-- Extracted information follows --

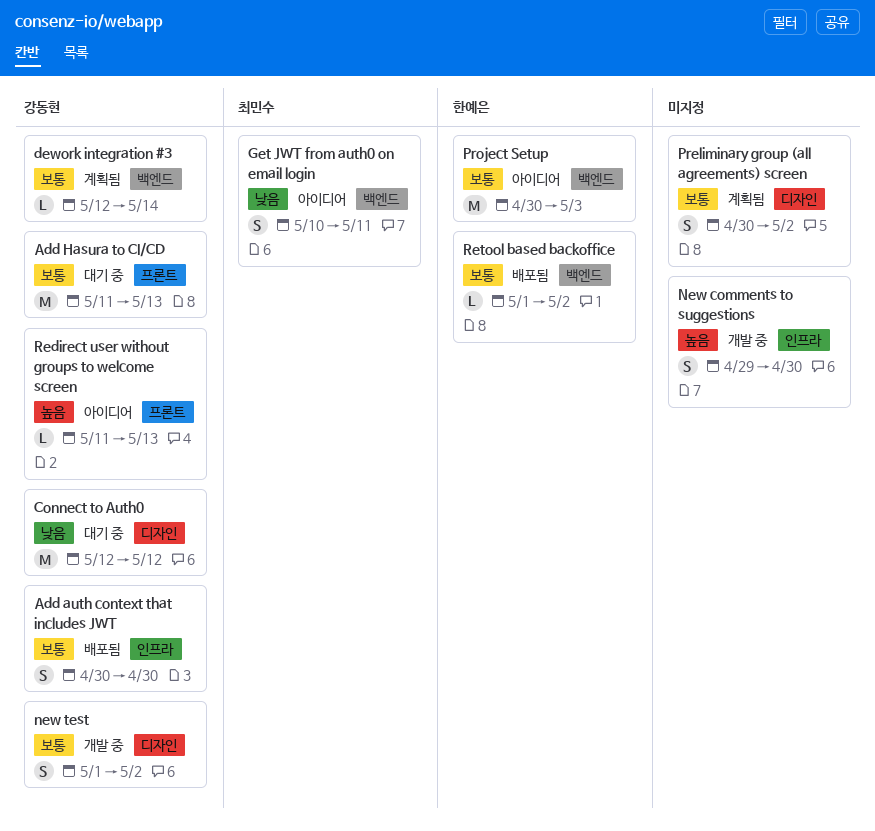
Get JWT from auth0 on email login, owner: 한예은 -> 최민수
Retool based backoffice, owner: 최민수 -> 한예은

-- Extracted information concluded --
-- Extracted information follows --

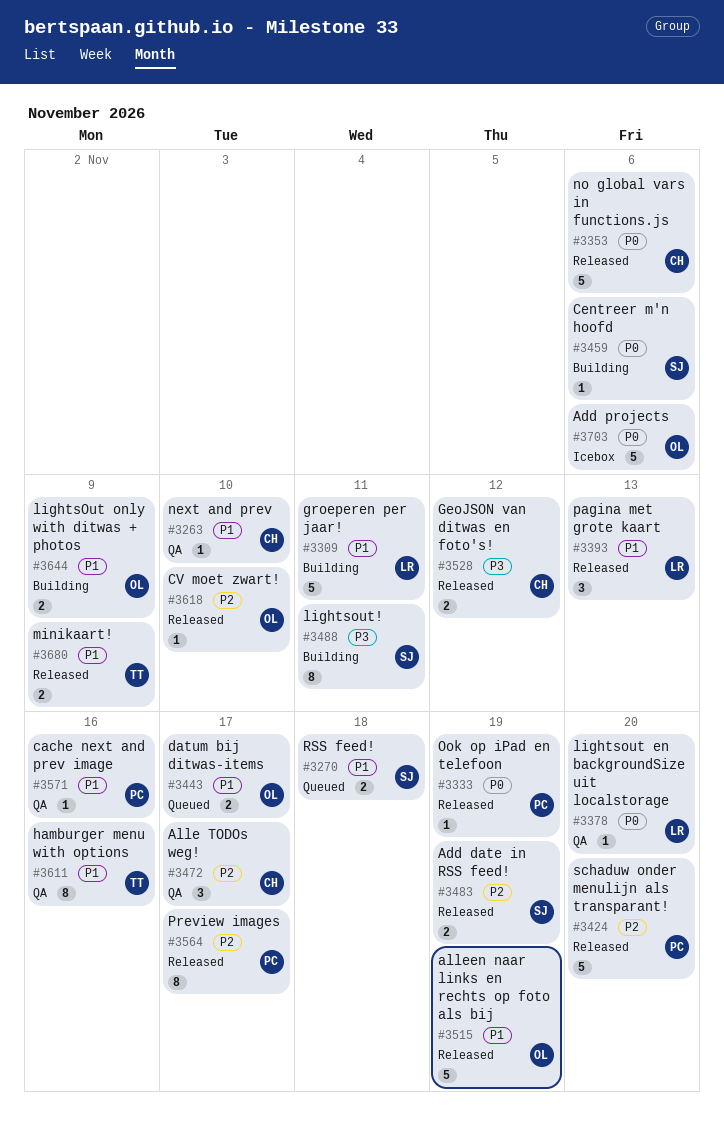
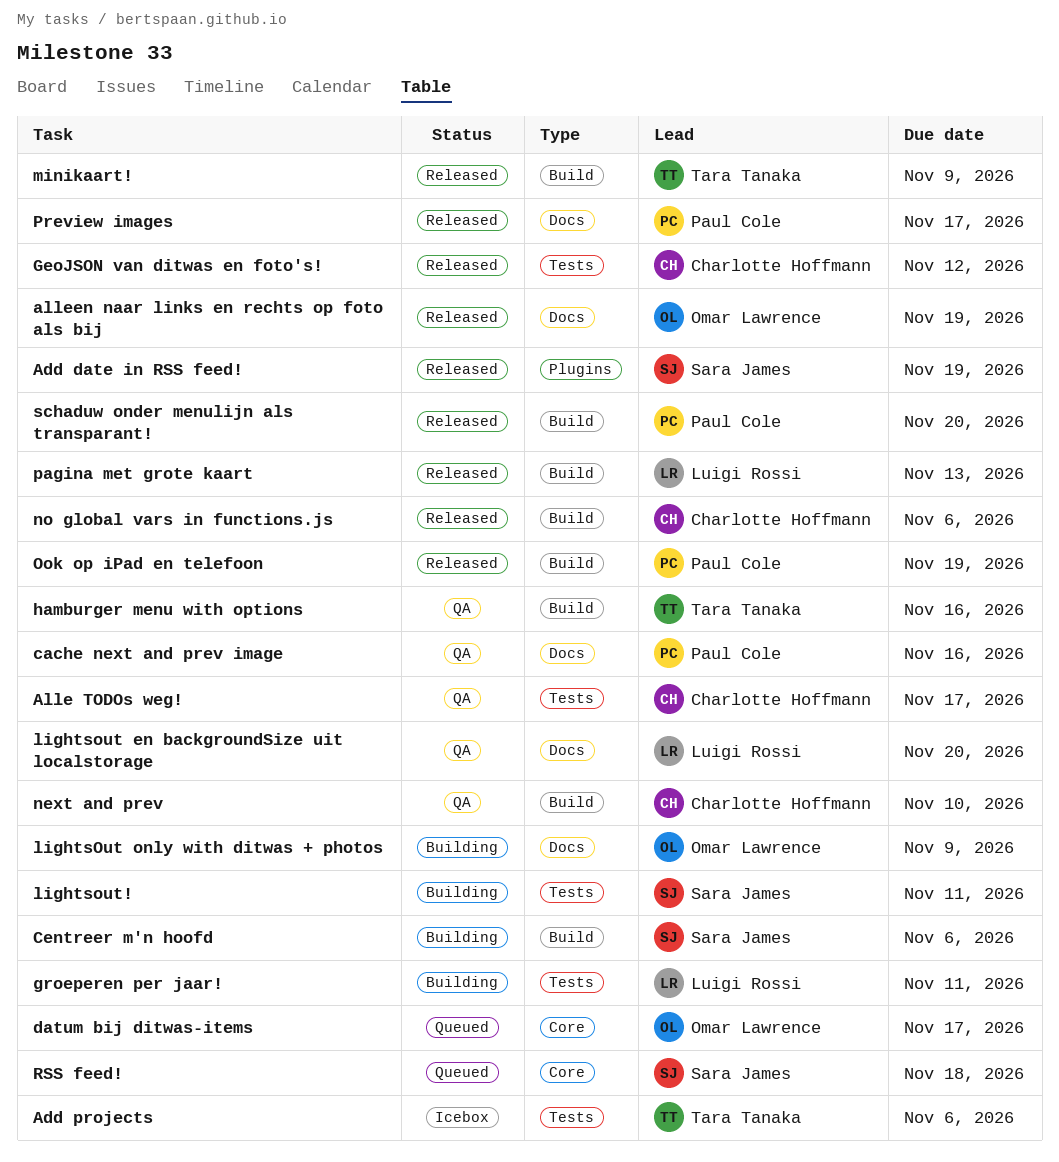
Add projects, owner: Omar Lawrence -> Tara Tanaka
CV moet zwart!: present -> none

-- Extracted information concluded --
-- Extracted information follows --

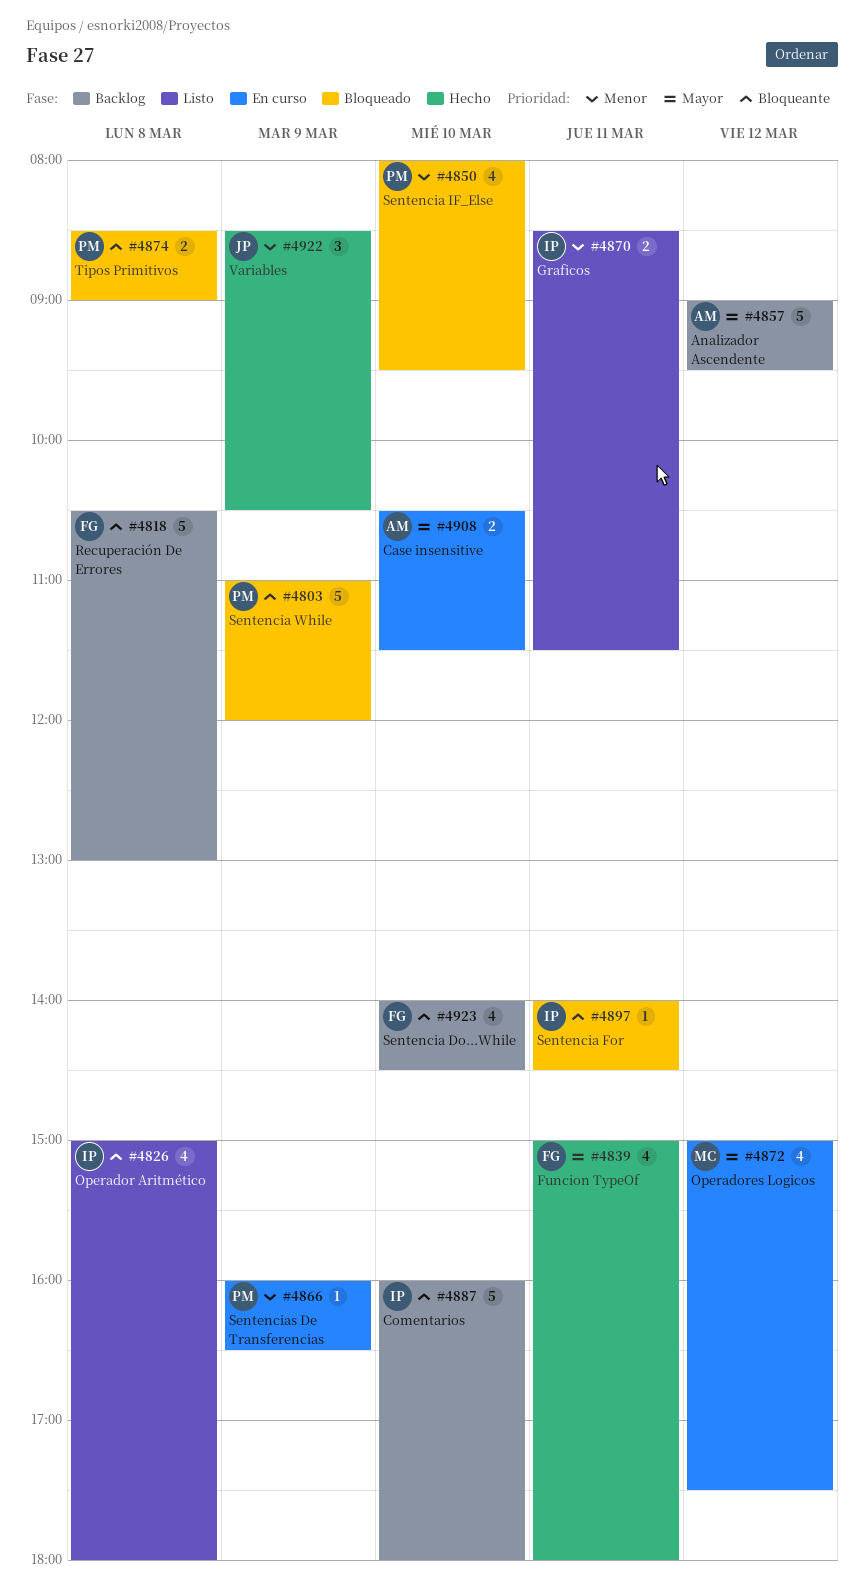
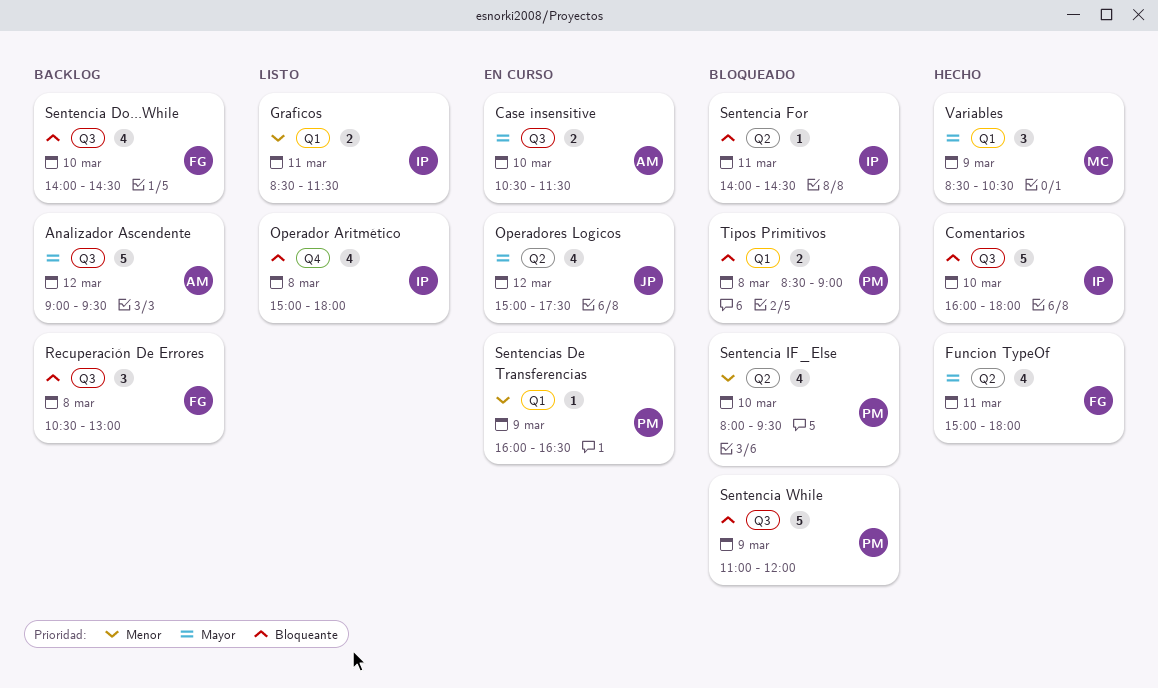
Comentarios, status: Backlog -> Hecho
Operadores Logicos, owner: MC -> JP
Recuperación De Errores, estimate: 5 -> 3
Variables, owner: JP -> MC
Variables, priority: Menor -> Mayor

-- Extracted information concluded --

__Aim of the task__.
Check each line of the listing above. Copy the ones with the word "owner".

__Result for this task__.
Get JWT from auth0 on email login, owner: 한예은 -> 최민수
Retool based backoffice, owner: 최민수 -> 한예은
Add projects, owner: Omar Lawrence -> Tara Tanaka
Operadores Logicos, owner: MC -> JP
Variables, owner: JP -> MC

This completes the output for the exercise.